## INSTRUCTIONS TO FOLLOW
Write out the text from all of the data below word for word, leaving the pictures out.

## EXERCISE INPUT
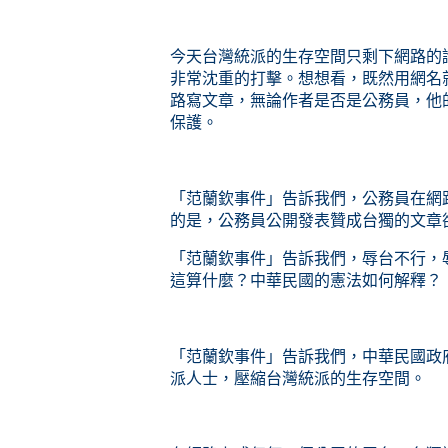
今天台灣統派的生存空間只剩下網路的
非常沈重的打擊。想想看，既然用網名
路寫文章，無論作者是否是公務員，他
保護。
「范蘭欽事件」告訴我們，公務員在網
的是，公務員公開發表贊成台獨的文章
「范蘭欽事件」告訴我們，辱台不行，
這算什麼？中華民國的憲法如何解釋？
「范蘭欽事件」告訴我們，中華民國政
派人士，壓縮台灣統派的生存空間。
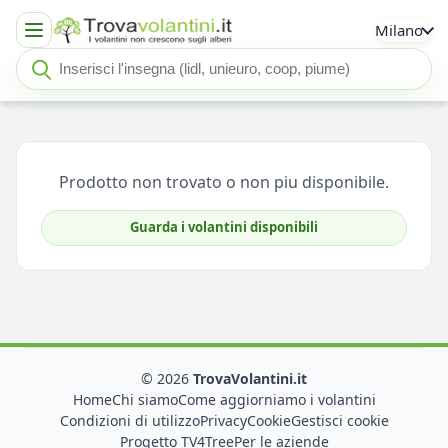
Milano
Cerca insegna o negozio
Seleziona un'insegna
Prodotto non trovato o non piu disponibile.
Guarda i volantini disponibili
© 2026
TrovaVolantini.it
Home
Chi siamo
Come aggiorniamo i volantini
Condizioni di utilizzo
Privacy
Cookie
Gestisci cookie
Progetto TV4Tree
Per le aziende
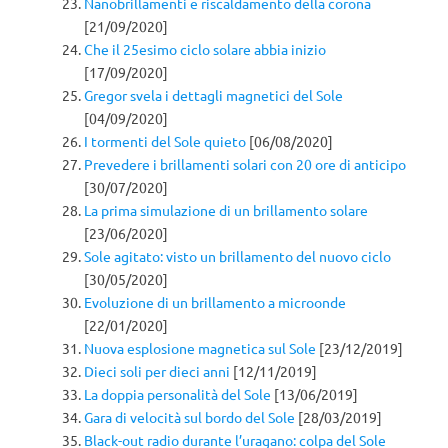
Nanobrillamenti e riscaldamento della corona
[21/09/2020]
Che il 25esimo ciclo solare abbia inizio
[17/09/2020]
Gregor svela i dettagli magnetici del Sole
[04/09/2020]
I tormenti del Sole quieto
[06/08/2020]
Prevedere i brillamenti solari con 20 ore di anticipo
[30/07/2020]
La prima simulazione di un brillamento solare
[23/06/2020]
Sole agitato: visto un brillamento del nuovo ciclo
[30/05/2020]
Evoluzione di un brillamento a microonde
[22/01/2020]
Nuova esplosione magnetica sul Sole
[23/12/2019]
Dieci soli per dieci anni
[12/11/2019]
La doppia personalità del Sole
[13/06/2019]
Gara di velocità sul bordo del Sole
[28/03/2019]
Black-out radio durante l’uragano: colpa del Sole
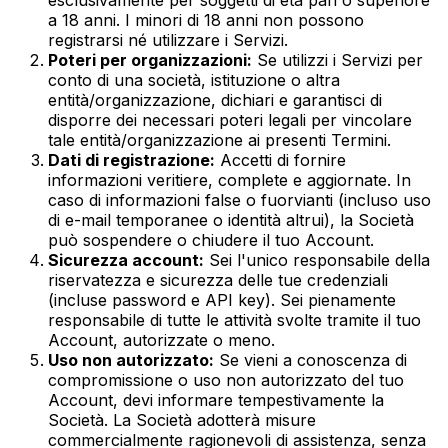
esclusivamente per soggetti di età pari o superiore
a 18 anni. I minori di 18 anni non possono
registrarsi né utilizzare i Servizi.
Poteri per organizzazioni:
Se utilizzi i Servizi per
conto di una società, istituzione o altra
entità/organizzazione, dichiari e garantisci di
disporre dei necessari poteri legali per vincolare
tale entità/organizzazione ai presenti Termini.
Dati di registrazione:
Accetti di fornire
informazioni veritiere, complete e aggiornate. In
caso di informazioni false o fuorvianti (incluso uso
di e-mail temporanee o identità altrui), la Società
può sospendere o chiudere il tuo Account.
Sicurezza account:
Sei l'unico responsabile della
riservatezza e sicurezza delle tue credenziali
(incluse password e API key). Sei pienamente
responsabile di tutte le attività svolte tramite il tuo
Account, autorizzate o meno.
Uso non autorizzato:
Se vieni a conoscenza di
compromissione o uso non autorizzato del tuo
Account, devi informare tempestivamente la
Società. La Società adotterà misure
commercialmente ragionevoli di assistenza, senza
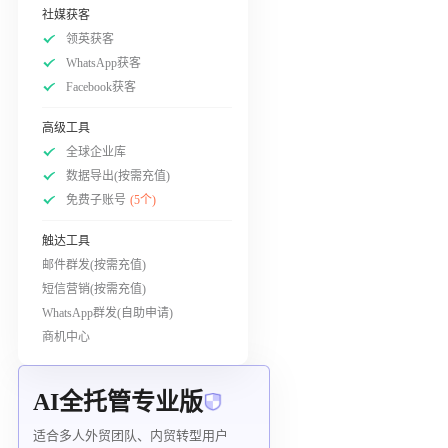
社媒获客
领英获客
WhatsApp获客
Facebook获客
高级工具
全球企业库
数据导出(按需充值)
免费子账号
(5个)
触达工具
邮件群发(按需充值)
短信营销(按需充值)
WhatsApp群发(自助申请)
商机中心
AI全托管专业版
适合多人外贸团队、内贸转型用户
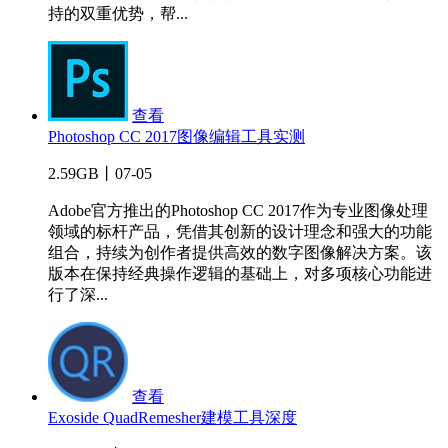
持的双重优势，帮...
查看
Photoshop CC 2017图像编辑工具实测
2.59GB丨07-05
Adobe官方推出的Photoshop CC 2017作为专业图像处理
领域的标杆产品，凭借其创新的设计理念和强大的功能
组合，持续为创作者提供高效的数字图像解决方案。该
版本在保持经典操作逻辑的基础上，对多项核心功能进
行了深...
查看
Exoside QuadRemesher建模工具深度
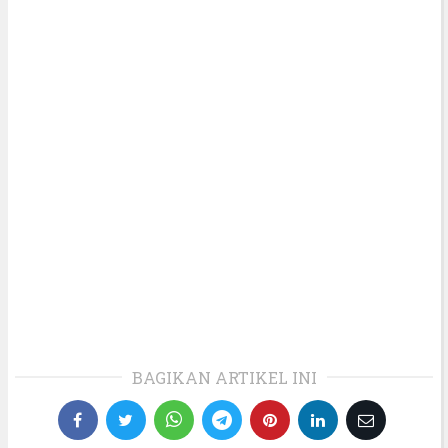
BAGIKAN ARTIKEL INI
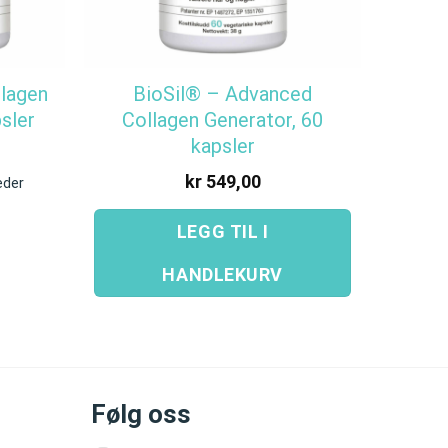
llagen
BioSil® – Advanced
psler
Collagen Generator, 60
kapsler
kr
549,00
eder
LEGG TIL I
HANDLEKURV
Følg oss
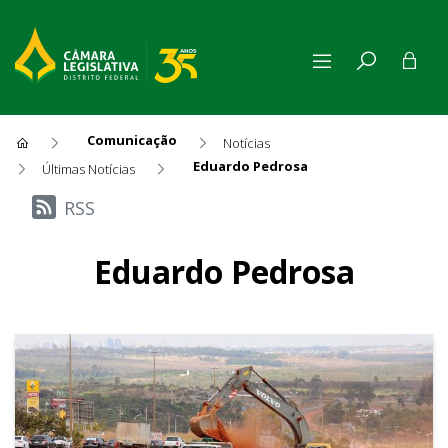
Comunicação
Notícias
Eduardo Pedrosa
Últimas Notícias
Últimas Notícias
RSS
Eduardo Pedrosa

## ANSWER TO THIS EXERCISE
今天台灣統派的生存空間只剩下網路的
非常沈重的打擊。想想看，既然用網名
路寫文章，無論作者是否是公務員，他
保護。
「范蘭欽事件」告訴我們，公務員在網
的是，公務員公開發表贊成台獨的文章
「范蘭欽事件」告訴我們，辱台不行，
這算什麼？中華民國的憲法如何解釋？
「范蘭欽事件」告訴我們，中華民國政
派人士，壓縮台灣統派的生存空間。
Milano
Cerca insegna o negozio
Seleziona un'insegna
Prodotto non trovato o non piu disponibile.
Guarda i volantini disponibili
© 2026
TrovaVolantini.it
Home
Chi siamo
Come aggiorniamo i volantini
Condizioni di utilizzo
Privacy
Cookie
Gestisci cookie
Progetto TV4Tree
Per le aziende
Nanobrillamenti e riscaldamento della corona
[21/09/2020]
Che il 25esimo ciclo solare abbia inizio
[17/09/2020]
Gregor svela i dettagli magnetici del Sole
[04/09/2020]
I tormenti del Sole quieto
[06/08/2020]
Prevedere i brillamenti solari con 20 ore di anticipo
[30/07/2020]
La prima simulazione di un brillamento solare
[23/06/2020]
Sole agitato: visto un brillamento del nuovo ciclo
[30/05/2020]
Evoluzione di un brillamento a microonde
[22/01/2020]
Nuova esplosione magnetica sul Sole
[23/12/2019]
Dieci soli per dieci anni
[12/11/2019]
La doppia personalità del Sole
[13/06/2019]
Gara di velocità sul bordo del Sole
[28/03/2019]
Black-out radio durante l’uragano: colpa del Sole
esclusivamente per soggetti di età pari o superiore
a 18 anni. I minori di 18 anni non possono
registrarsi né utilizzare i Servizi.
Poteri per organizzazioni:
Se utilizzi i Servizi per
conto di una società, istituzione o altra
entità/organizzazione, dichiari e garantisci di
disporre dei necessari poteri legali per vincolare
tale entità/organizzazione ai presenti Termini.
Dati di registrazione:
Accetti di fornire
informazioni veritiere, complete e aggiornate. In
caso di informazioni false o fuorvianti (incluso uso
di e-mail temporanee o identità altrui), la Società
può sospendere o chiudere il tuo Account.
Sicurezza account:
Sei l'unico responsabile della
riservatezza e sicurezza delle tue credenziali
(incluse password e API key). Sei pienamente
responsabile di tutte le attività svolte tramite il tuo
Account, autorizzate o meno.
Uso non autorizzato:
Se vieni a conoscenza di
compromissione o uso non autorizzato del tuo
Account, devi informare tempestivamente la
Società. La Società adotterà misure
commercialmente ragionevoli di assistenza, senza
社媒获客
领英获客
WhatsApp获客
Facebook获客
高级工具
全球企业库
数据导出(按需充值)
免费子账号
(5个)
触达工具
邮件群发(按需充值)
短信营销(按需充值)
WhatsApp群发(自助申请)
商机中心
AI全托管专业版
适合多人外贸团队、内贸转型用户
持的双重优势，帮...
查看
Photoshop CC 2017图像编辑工具实测
2.59GB丨07-05
Adobe官方推出的Photoshop CC 2017作为专业图像处理
领域的标杆产品，凭借其创新的设计理念和强大的功能
组合，持续为创作者提供高效的数字图像解决方案。该
版本在保持经典操作逻辑的基础上，对多项核心功能进
行了深...
查看
Exoside QuadRemesher建模工具深度
BAGIKAN ARTIKEL INI
llagen
BioSil® – Advanced
psler
Collagen Generator, 60
kapsler
kr
549,00
eder
LEGG TIL I
HANDLEKURV
Følg oss
Comunicação
Notícias
Eduardo Pedrosa
Últimas Notícias
Últimas Notícias
RSS
Eduardo Pedrosa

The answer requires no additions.